World Social Protection Report 2020-22: Social protection at the crossroads – in pursuit of a better future: Executive summary [EN/AR/RU/ZH/TR/ID/VI]

Despite progress in recent years in extending social protection in many parts of the world, when the coronavirus disease (COVID-19) pandemic hit many countries were still facing significant challenges in making the human right to social security a reality for all. This report provides a global overview of progress made around the world over the past decade in extending social protection and building rights-based social protection systems, including floors, and covers the impact of the COVID-19 pandemic. In doing so, it provides an essential contribution to the monitoring framework of the 2030 Agenda for Sustainable Development.

Five messages emerge from the report:

The pandemic has exposed deep-seated inequalities and significant gaps in social protection coverage, comprehensiveness and adequacy across all countries. Pervasive challenges such as high levels of economic insecurity, persistent poverty, rising inequality, extensive informality and a fragile social contract have been exacerbated by COVID-19. The crisis also exposed the vulnerability of billions of people who seemed to be getting by relatively well but were not adequately protected from the socio-economic shock waves it has emitted. The pandemic’s socio-economic impacts have made it difficult for policymakers to ignore a number of population groups – including children, older persons, unpaid carers, and women and men working in diverse forms of employment and in the informal economy – who were covered either inadequately or not at all by existing social protection measures. In revealing these gaps, this report shows that the pandemic has propelled countries into unprecedented policy action, with social protection at the forefront.

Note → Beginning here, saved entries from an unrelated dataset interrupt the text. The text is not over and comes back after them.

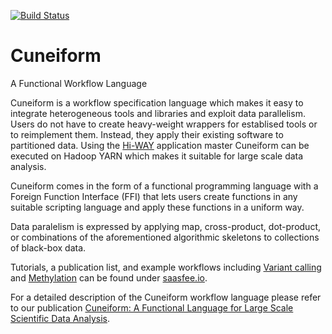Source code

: [![Build Status](https://travis-ci.org/joergen7/cuneiform.svg?branch=master)](https://travis-ci.org/joergen7/cuneiform)

# Cuneiform

A Functional Workflow Language

Cuneiform is a workflow specification language which makes it easy to integrate heterogeneous tools and libraries and exploit data parallelism. Users do not have to create heavy-weight wrappers for establised tools or to reimplement them. Instead, they apply their existing software to partitioned data. Using the [Hi-WAY](https://github.com/marcbux/Hi-WAY) application master Cuneiform can be executed on Hadoop YARN which makes it suitable for large scale data analysis.

Cuneiform comes in the form of a functional programming language with a Foreign Function Interface (FFI) that lets users create functions in any suitable scripting language and apply these functions in a uniform way.

Data paralelism is expressed by applying map, cross-product, dot-product, or combinations of the aforementioned algorithmic skeletons to collections of black-box data.

Tutorials, a publication list, and example workflows including [Variant calling](https://github.com/joergen7/variant-call) and [Methylation](https://github.com/joergen7/methylation) can be found under [saasfee.io](http://www.saasfee.io).

For a detailed description of the Cuneiform workflow language please refer to our publication [Cuneiform: A Functional Language for Large Scale Scientific Data Analysis](http://ceur-ws.org/Vol-1330/paper-03.pdf).

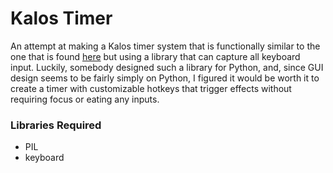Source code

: # Kalos Timer

An attempt at making a Kalos timer system that is functionally similar to the one that is found [here](https://saltette.github.io/) but using a library that can capture all keyboard input. Luckily, somebody designed such a library for Python, and, since GUI design seems to be fairly simply on Python, I figured it would be worth it to create a timer with customizable hotkeys that trigger effects without requiring focus or eating any inputs.

### Libraries Required
* PIL
* keyboard
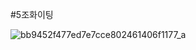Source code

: #5조화이팅

![bb9452f477ed7e7cce802461406f1177_a](https://user-images.githubusercontent.com/63634220/179349999-2ae896a3-b9dd-4f00-b20a-339d0379cbea.gif)
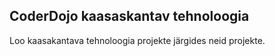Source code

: ## CoderDojo kaasaskantav tehnoloogia

Loo kaasakantava tehnoloogia projekte järgides neid projekte.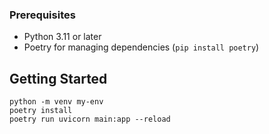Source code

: ### Prerequisites

-   Python 3.11 or later
-   Poetry for managing dependencies (`pip install poetry`)

## Getting Started

    python -m venv my-env
    poetry install
    poetry run uvicorn main:app --reload
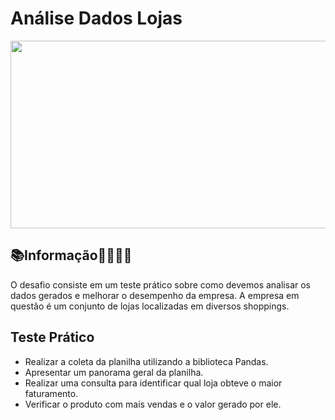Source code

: # Análise Dados Lojas

<img src="https://th.bing.com/th/id/R.e30c594d92de61d8c728f6d7b2662f96?rik=tcpsuyWbwe4ktw&riu=http%3a%2f%2fwww.iberika.com.br%2fcascavel_jl_shopping%2fassets%2fshopping%2f1.jpg&ehk=sYddOYINpX1%2byB8SyNtVXcRuLqfquNMZ0dBUEwmU7dE%3d&risl=&pid=ImgRaw&r=0" width="900px" height="300px">


## 📚Informação👨‍🏫👩‍🎓
O desafio consiste em um teste prático sobre como devemos analisar os dados gerados e melhorar o desempenho da empresa. A empresa em questão é um conjunto de lojas localizadas em diversos shoppings.


## Teste Prático

- Realizar a coleta da planilha utilizando a biblioteca Pandas.
- Apresentar um panorama geral da planilha.
- Realizar uma consulta para identificar qual loja obteve o maior faturamento.
- Verificar o produto com mais vendas e o valor gerado por ele.
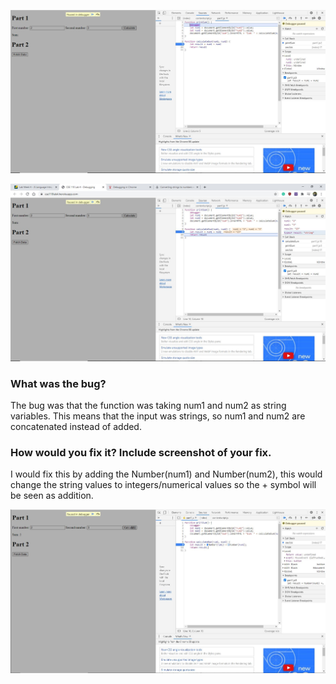 ![When the debugger is triggered, set a breakpoint at the initialization of the local variable result in calculateSum(). Take a screenshot of the list of breakpoints containing the breakpoint you just added.](trigger.jpg)

![Add watch expressions to find the value of num1 and num2, and the data type of result. Take a screenshot of the watch expressions list.](watch.jpg)


### What was the bug?

The bug was that the function was taking num1 and num2 as string variables. This means that
the input was strings, so num1 and num2 are concatenated instead of added.

### How would you fix it? Include screenshot of your fix.

I would fix this by adding the Number(num1) and Number(num2), this would change the string values to integers/numerical values
so the + symbol will be seen as addition.

![the fix](fix.jpg)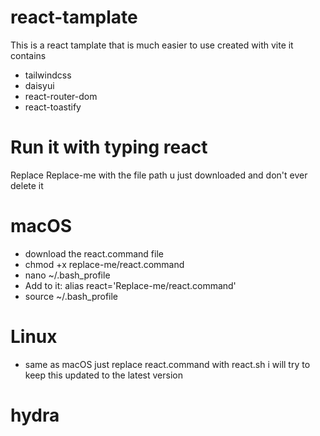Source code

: # react-tamplate
This is a react tamplate that is much easier to use created with vite
it contains
- tailwindcss
- daisyui
- react-router-dom
- react-toastify
# Run it with typing react
Replace Replace-me with the file path u just downloaded and don't ever delete it
# macOS
- download the react.command file
- chmod +x replace-me/react.command
- nano ~/.bash_profile
- Add to it: alias react='Replace-me/react.command'
- source ~/.bash_profile
# Linux 
- same as macOS just replace react.command with react.sh
i will try to keep this updated to the latest version
# hydra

COVID-19 provoked an unparalleled social protection policy response. Governments marshalled social protection as a front-line response to protect people’s health, jobs and incomes, and to ensure social stability. Where necessary, governments extended coverage to hitherto unprotected groups, increased benefit levels or introduced new benefits, adapted administrative and delivery mechanisms, and mobilized additional financial resources.
However, despite some international support, many low- and middle-income countries have struggled to mount a proportionate social protection and stimulus response to contain the pandemic’s adverse impacts in the way that highincome countries have been able to do, leading to a “stimulus gap” arising largely from significant coverage and financing gaps.

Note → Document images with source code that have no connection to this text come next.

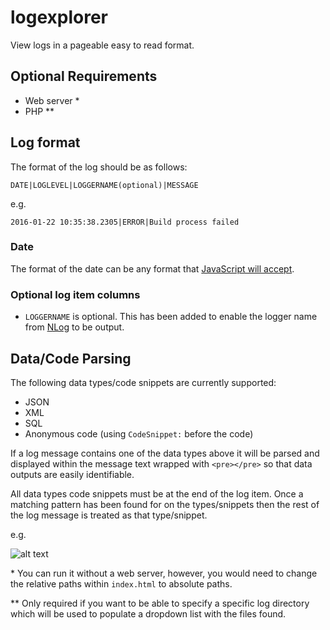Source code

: # logexplorer

View logs in a pageable easy to read format.

## Optional Requirements
* Web server *
* PHP **

## Log format
The format of the log should be as follows:

`DATE|LOGLEVEL|LOGGERNAME(optional)|MESSAGE`

e.g.

`2016-01-22 10:35:38.2305|ERROR|Build process failed`

### Date
The format of the date can be any format that [JavaScript will accept](https://developer.mozilla.org/en/docs/Web/JavaScript/Reference/Global_Objects/Date).

### Optional log item columns
* `LOGGERNAME` is optional. This has been added to enable the logger name from [NLog](https://github.com/NLog/NLog/) to be output.

## Data/Code Parsing
The following data types/code snippets are currently supported:
* JSON
* XML
* SQL
* Anonymous code (using `CodeSnippet:` before the code)

If a log message contains one of the data types above it will be parsed and displayed within the message text wrapped with `<pre></pre>` so that data outputs are easily identifiable.

All data types code snippets must be at the end of the log item. Once a matching pattern has been found for on the types/snippets then the rest of the log message is treated as that type/snippet.

e.g.

![alt text](http://i.imgur.com/X1D4fq1.png "Example of data parsing")

\* You can run it without a web server, however, you would need to change the relative paths within `index.html` to absolute paths.

** Only required if you want to be able to specify a specific log directory which will be used to populate a dropdown list with the files found.
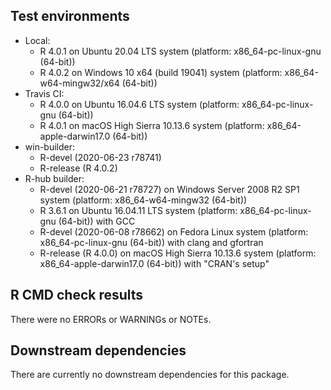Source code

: ## Test environments

* Local:
  - R 4.0.1 on Ubuntu 20.04 LTS system (platform: x86_64-pc-linux-gnu (64-bit))
  - R 4.0.2 on Windows 10 x64 (build 19041) system (platform: x86_64-w64-mingw32/x64 (64-bit))
* Travis CI:
  - R 4.0.0 on Ubuntu 16.04.6 LTS system (platform: x86_64-pc-linux-gnu (64-bit))
  - R 4.0.1 on macOS High Sierra 10.13.6 system (platform: x86_64-apple-darwin17.0 (64-bit))
* win-builder:
  - R-devel (2020-06-23 r78741)
  - R-release (R 4.0.2)
* R-hub builder:
  - R-devel (2020-06-21 r78727) on Windows Server 2008 R2 SP1 system (platform: x86_64-w64-mingw32 (64-bit))
  - R 3.6.1 on Ubuntu 16.04.11 LTS system (platform: x86_64-pc-linux-gnu (64-bit)) with GCC
  - R-devel (2020-06-08 r78662) on Fedora Linux system (platform: x86_64-pc-linux-gnu (64-bit)) with clang and gfortran
  - R-release (R 4.0.0) on macOS High Sierra 10.13.6 system (platform: x86_64-apple-darwin17.0 (64-bit)) with "CRAN's setup"

## R CMD check results

There were no ERRORs or WARNINGs or NOTEs.

## Downstream dependencies

There are currently no downstream dependencies for this package.
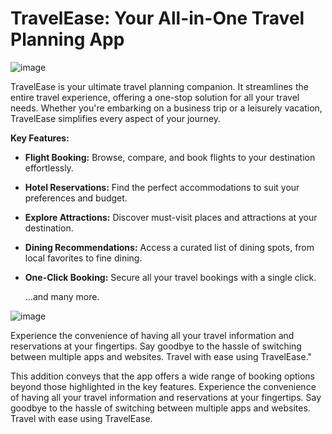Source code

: # TravelEase: Your All-in-One Travel Planning App
![image](https://github.com/shriyansnaik/TravelEase/assets/66057990/d53d98b4-2225-4812-9b8a-339c50e866d6)

TravelEase is your ultimate travel planning companion. It streamlines the entire travel experience, offering a one-stop solution for all your travel needs. Whether you're embarking on a business trip or a leisurely vacation, TravelEase simplifies every aspect of your journey.

**Key Features:**

- **Flight Booking:** Browse, compare, and book flights to your destination effortlessly.
- **Hotel Reservations:** Find the perfect accommodations to suit your preferences and budget.
- **Explore Attractions:** Discover must-visit places and attractions at your destination.
- **Dining Recommendations:** Access a curated list of dining spots, from local favorites to fine dining.
- **One-Click Booking:** Secure all your travel bookings with a single click.
  
  ...and many more.

  
![image](https://github.com/shriyansnaik/TravelEase/assets/66057990/652bb328-aa39-469b-99a9-cd7ff2ea90ed)

Experience the convenience of having all your travel information and reservations at your fingertips. Say goodbye to the hassle of switching between multiple apps and websites. Travel with ease using TravelEase."

This addition conveys that the app offers a wide range of booking options beyond those highlighted in the key features.
Experience the convenience of having all your travel information and reservations at your fingertips. Say goodbye to the hassle of switching between multiple apps and websites. Travel with ease using TravelEase.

Socio-economic recovery remains uncertain and enhanced social protection spending will continue to be crucial. The most recent IMF forecasts warn of a divergent recovery, whereby richer countries enjoy a swift economic rebound while lowerincome nations see a reversal of their recent development gains. Ensuring a human-centred recovery everywhere is contingent on equitable access to vaccines. This is not only a moral imperative, but also a public health necessity: a deep chasm in vaccine availability will unleash new viral mutations that undermine the public health benefits of vaccines everywhere. Already, however, inequitable vaccine access, yawning stimulus gaps visible in the crisis response, unfulfilled calls for global solidarity, increasing poverty and inequalities, and recourse to austerity cuts all indicate the prospect of uneven recovery. Such a scenario will leave many people to fend for themselves and derail the progress made towards the achievement of the 2030 Agenda and the realization of social justice.

Countries are at a crossroads with regard to the trajectory of their social protection systems. If there is a silver lining to this crisis, it is the potent reminder it has provided of the critical importance of investing in social protection; yet many countries also face significant fiscal constraints. This report shows that nearly all countries, irrespective of their level of development, have a choice: whether to pursue a “high-road” strategy of investing in reinforcing their social protection systems or a “low-road” strategy of minimalist provision, succumbing to fiscal or political pressures.
Countries can use the policy window prised open by the pandemic and build on their crisis-response measures to strengthen their social protection systems and progressively close protection gaps in order to ensure that everyone is protected against both systemic shocks and ordinary lifecycle risks. This would involve increased efforts to build universal, comprehensive, adequate and sustainable social protection systems, including a solid social protection floor that guarantees at least a basic level of social security for all over the course of their lives. The alternative would be to acquiesce in a low-road approach that fails to invest in social protection, thereby trapping countries in a “low cost–low human development” trajectory. This would represent a lost possibility for strengthening social protection systems and reconfiguring societies for a better future.

Establishing universal social protection and realizing the human right to social security for all is the cornerstone of a human-centred approach to obtaining social justice. Doing so contributes 1 Excluding healthcare and sickness benefits. to preventing poverty and containing inequality, enhancing human capabilities and productivity, fostering dignity, solidarity and fairness, and reinvigorating the social contract.